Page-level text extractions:
-*-*-

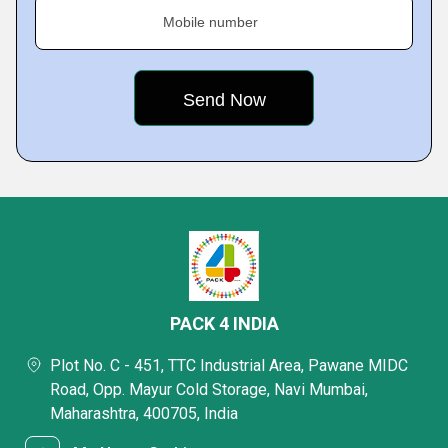
Mobile number
PACK 4 INDIA
Plot No. C - 451, TTC Industrial Area, Pawane MIDC
Road, Opp. Mayur Cold Storage, Navi Mumbai,
Maharashtra, 400705, India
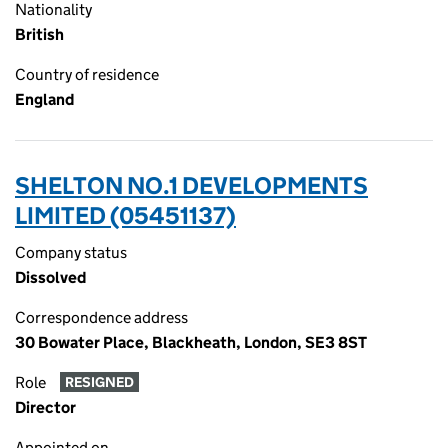
Nationality
British
Country of residence
England
SHELTON NO.1 DEVELOPMENTS
LIMITED (05451137)
Company status
Dissolved
Correspondence address
30 Bowater Place, Blackheath, London, SE3 8ST
Role
RESIGNED
Director
Appointed on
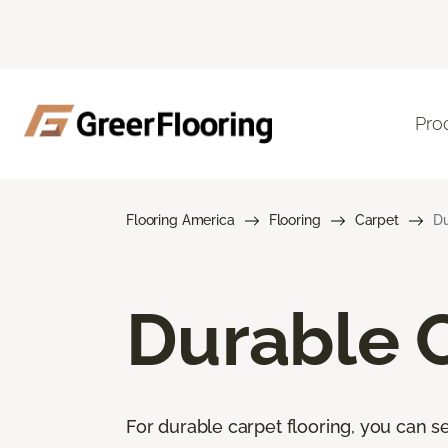
Pro
Flooring America
Flooring
Carpet
Du
Durable 
For durable carpet flooring, you can se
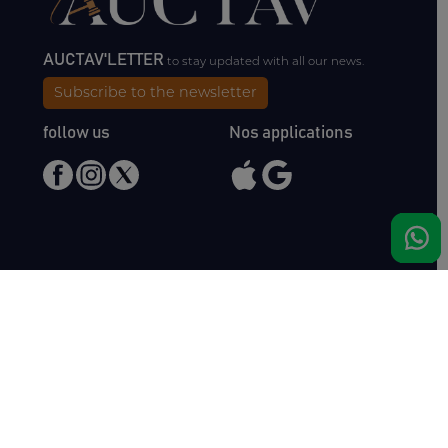
AUCTAV'LETTER
to stay updated with all our news.
Subscribe to the newsletter
follow us
Nos applications
Meet us
Haras de Bois Roussel
61500 Bursard
France
Sales
Auctav
Catalogues & Results
About us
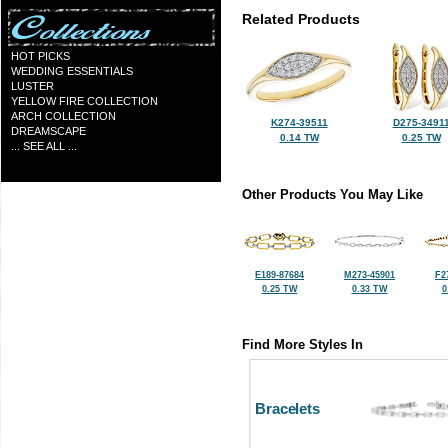
Related Products
HOT PICKS
WEDDING ESSENTIALS
LUSTER
YELLOW FIRE COLLECTION
ARCH COLLECTION
K274-39511
D275-3491
DREAMSCAPE
0.14 TW
0.25 TW
... SEE ALL ...
Other Products You May Like
E189-87684
M273-45901
F2
0.25 TW
0.33 TW
0
Find More Styles In
Bracelets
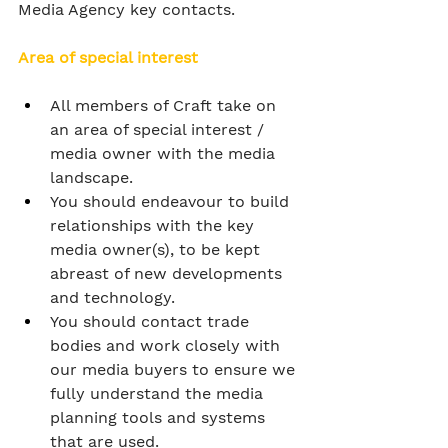
Media Agency key contacts.
Area of special interest
All members of Craft take on 
an area of special interest / 
media owner with the media 
landscape.
You should endeavour to build 
relationships with the key 
media owner(s), to be kept 
abreast of new developments 
and technology.
You should contact trade 
bodies and work closely with 
our media buyers to ensure we 
fully understand the media 
planning tools and systems 
that are used.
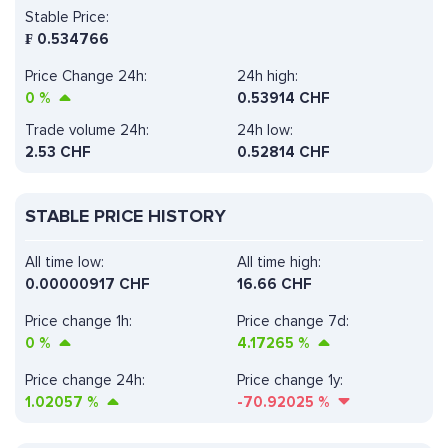
Stable Price:
₣
0.534766
Price Change 24h:
24h high:
0
%
0.53914 CHF
Trade volume 24h:
24h low:
2.53
CHF
0.52814 CHF
STABLE PRICE HISTORY
All time low:
All time high:
0.00000917 CHF
16.66 CHF
Price change 1h:
Price change 7d:
0
%
4.17265
%
Price change 24h:
Price change 1y:
1.02057
%
-70.92025
%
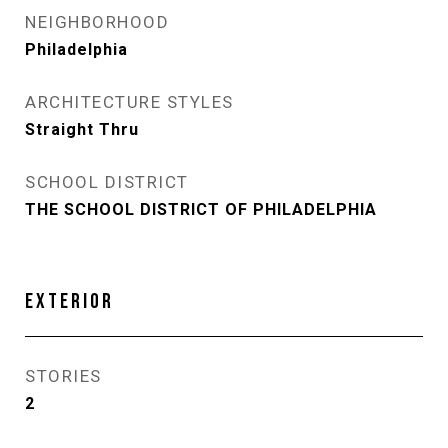
NEIGHBORHOOD
Philadelphia
ARCHITECTURE STYLES
Straight Thru
SCHOOL DISTRICT
THE SCHOOL DISTRICT OF PHILADELPHIA
EXTERIOR
STORIES
2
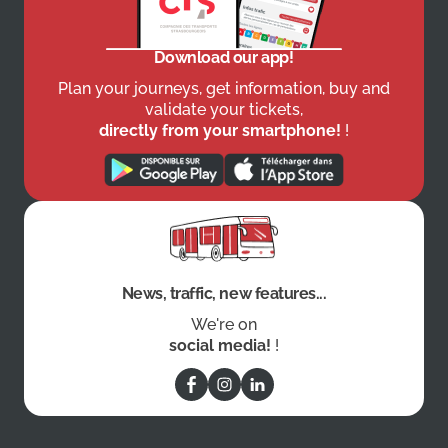
Download our app!
Plan your journeys, get information, buy and
validate your tickets,
directly from your smartphone!
!
News, traffic, new features...
We're on
social media!
!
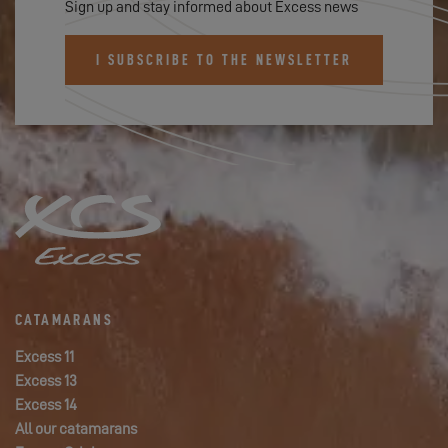
Sign up and stay informed about Excess news
I SUBSCRIBE TO THE NEWSLETTER
CATAMARANS
Excess 11
Excess 13
Excess 14
All our catamarans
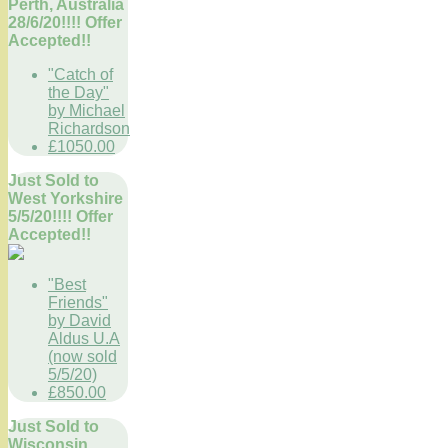
Perth, Australia
28/6/20!!!! Offer
Accepted!!
"Catch of
the Day"
by Michael
Richardson
£1050.00
Just Sold to
West Yorkshire
5/5/20!!!! Offer
Accepted!!
"Best
Friends"
by David
Aldus U.A
(now sold
5/5/20)
£850.00
Just Sold to
Wisconsin,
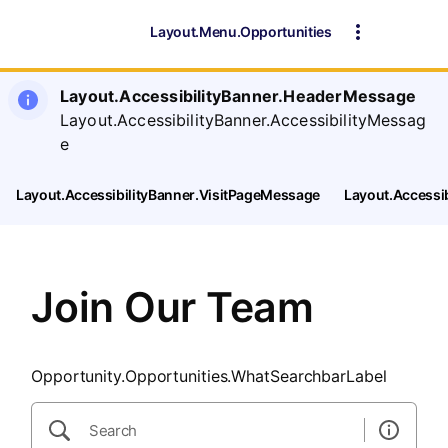
SearchTips.CloseBtnText
Layout.Menu.Opportunities
Layout.AccessibilityBanner.HeaderMessage
Layout.AccessibilityBanner.AccessibilityMessag
e
Layout.AccessibilityBanner.VisitPageMessage
Layout.Accessi
Join Our Team
Opportunity.Opportunities.WhatSearchbarLabel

-*-*-

• **EXERCISE REQUIREMENTS**: Extract from the data every line where "special" shows up.

• **RESULT**:
Area of special interest
an area of special interest / 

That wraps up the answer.